Elle se jeta à son cou. Mais elle ne l'embrassa pas. Elle avait senti le froid des perles du rabat sur son bras nu. Elle l'examinait, inquiète déjà, reprenant:
-- Qu'as-tu? Tu ne m'as pas baisé sur les joues comme autrefois, tu sais, lorsque tes lèvres chantaient... Va, si tu es souffrant, je te guérirai encore. Maintenant que tu es là, nous allons recommencer notre bonheur. Il n'y a plus de tristesse... Tu vois, je souris. Il faut sourire, Serge.

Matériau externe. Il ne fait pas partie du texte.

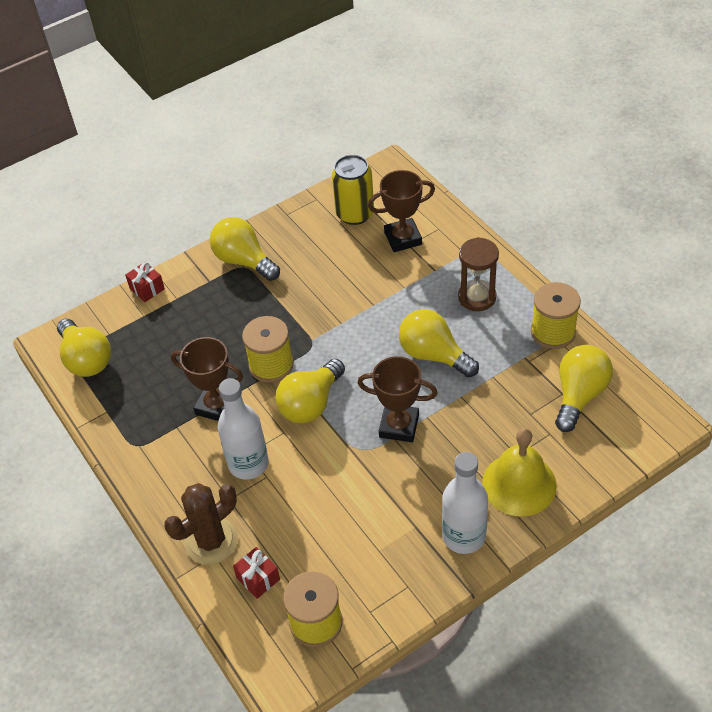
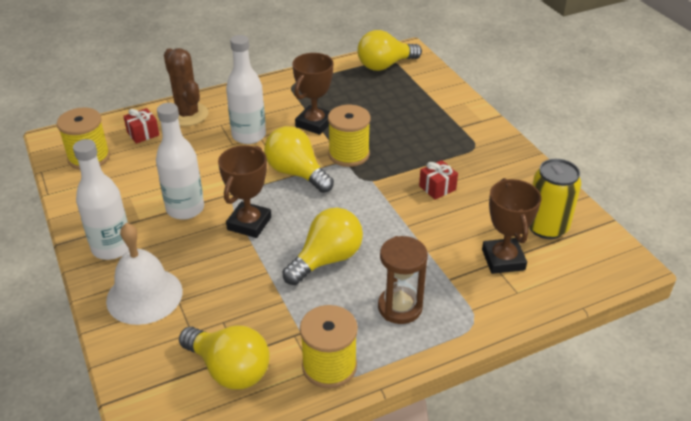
camera: 95 degrees right, 10 degrees down
(147, 289) = (456, 94): red gift -> red gift (437, 188)
(244, 261) = (483, 147): yellow light bulb -> none
(389, 488) = (185, 209): none -> white bottle
(519, 484) = (144, 295): yellow bell -> white bell

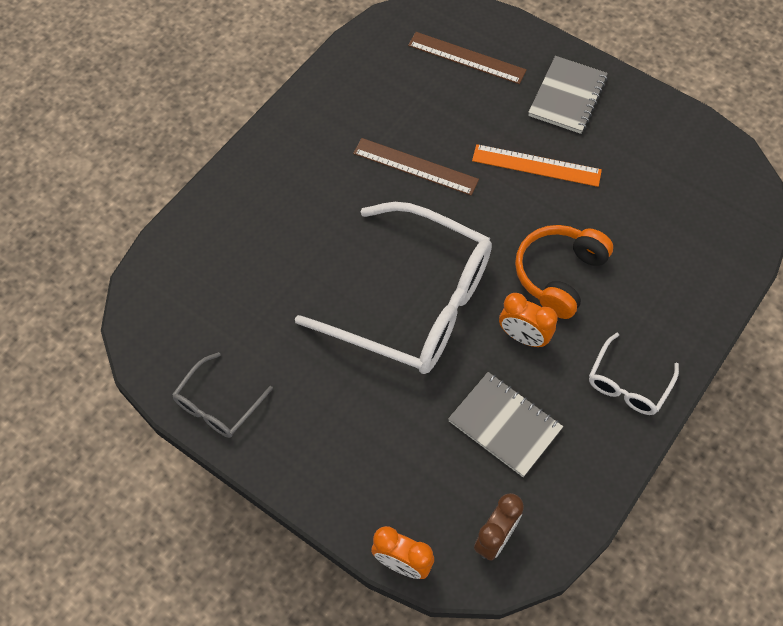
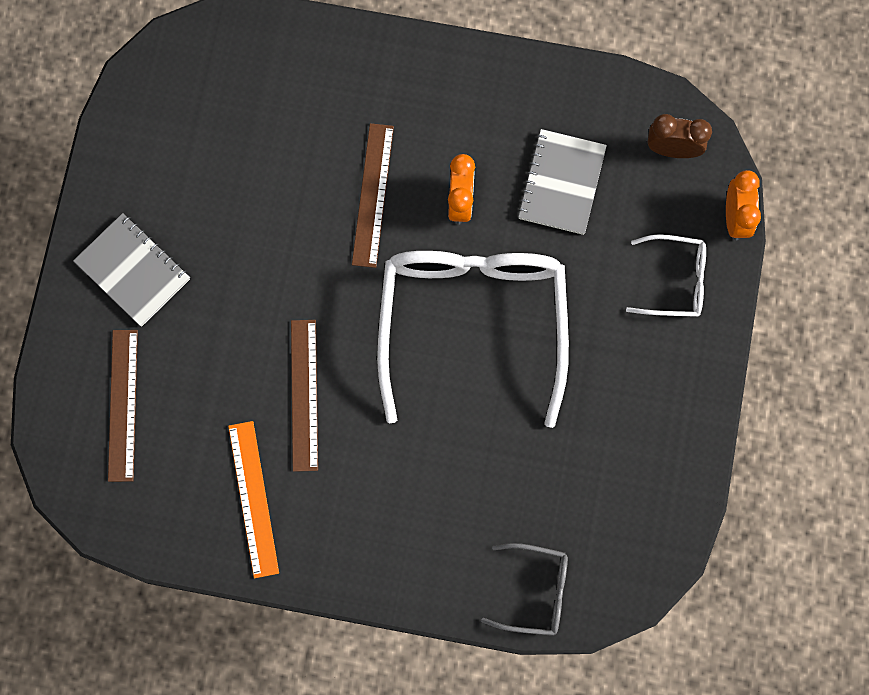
camera: 115 degrees left, 15 degrees up
(217, 405) = (675, 458): grey glasses -> grey glasses (535, 591)
(536, 165) = (244, 268): orange ruler -> orange ruler (253, 499)
(559, 275) = (373, 195): orange headphones -> brown ruler
(567, 97) = (133, 270): grey notebook -> grey notebook turned 45 degrees clockwise
(628, 384) = (465, 90): white glasses -> white glasses (675, 281)

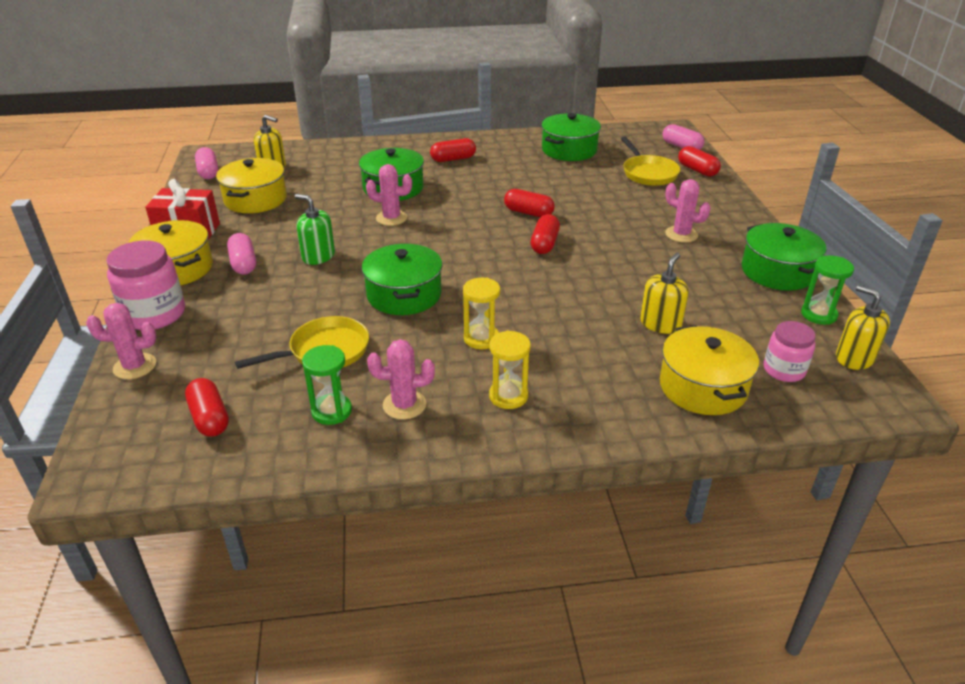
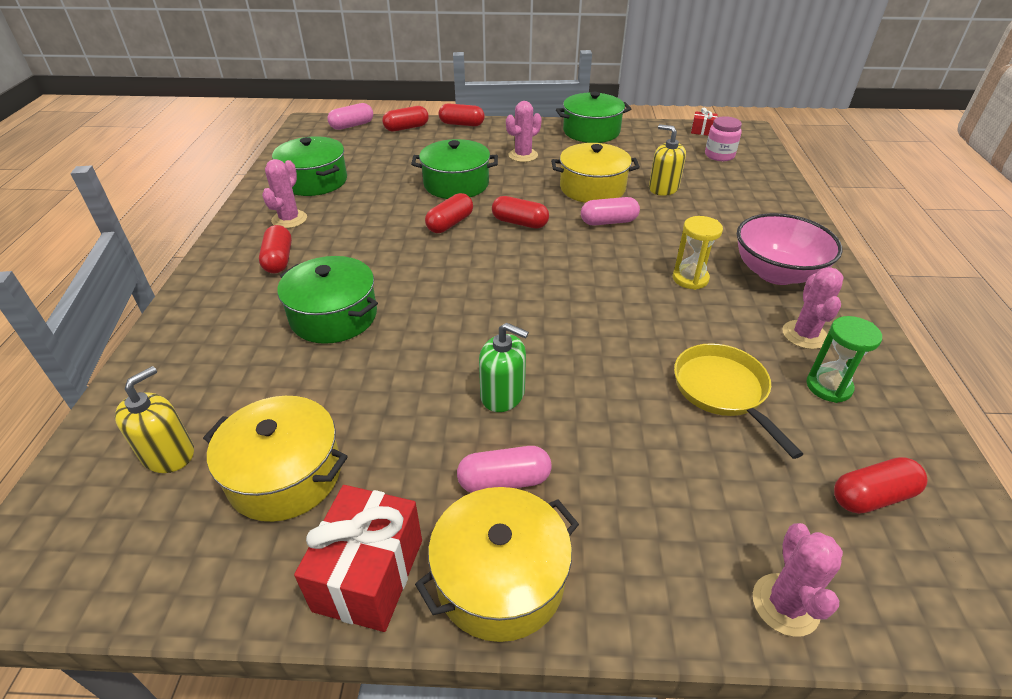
camera: 80 degrees left, 5 degrees up
(155, 314) = (643, 595): pink jar -> none
(208, 172) = (111, 562): pink capsule -> pink capsule (608, 222)
(318, 256) = (503, 395): green soap dispenser -> green soap dispenser turned 105 degrees counterclockwise
(391, 218) = (420, 322): pink cactus -> pink cactus (289, 219)
(404, 295) = (607, 323): green pot -> green pot (456, 184)
(508, 396) = (776, 273): yellow hourglass -> pink bowl
(648, 173) = (398, 150): yellow pan -> none
(703, 387) = (745, 187): yellow pot -> yellow pot (592, 188)
(729, 195) = (461, 124): none -> red capsule
(818, 315) = (650, 130): green hourglass -> none
(854, 358) = (702, 131): yellow soap dispenser -> red gift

Et comme il restait grave.
-- Sans doute, j'ai eu aussi bien du chagrin. Je suis encore toute pâle, n'est-ce pas? Depuis huit jours, je vivais là, sur l'herbe où tu m'as trouvée. Je ne voulais qu'une chose, te voir entrer par ce trou de la muraille. A chaque bruit, je me levais, je courais à ta rencontre. Et ce n'était pas toi, c'étaient des feuilles que le vent emportait... Mais je savais bien que tu viendrais. J'aurais attendu des années.
Puis, elle lui demanda:
-- Tu m'aimes encore?
-- Oui, répondit-il, je t'aime encore.
Ils restèrent en face l'un de l'autre, un peu gênés. Un gros silence tomba entre eux. Serge, tranquille, ne cherchait pas à le rompre. Albine, à deux reprises, ouvrit la bouche, mais la referma aussitôt, surprise des choses qui lui montaient aux lèvres. Elle ne trouvait plus que des paroles amères. Elle sentait des larmes lui mouiller les yeux. Qu'éprouvait-elle donc, pour ne pas être heureuse, lorsque son amour était de retour?
-- Ecoute, dit-elle enfin, il ne faut pas rester là. C'est ce trou qui nous glace... Rentrons chez nous. Donne-moi ta main.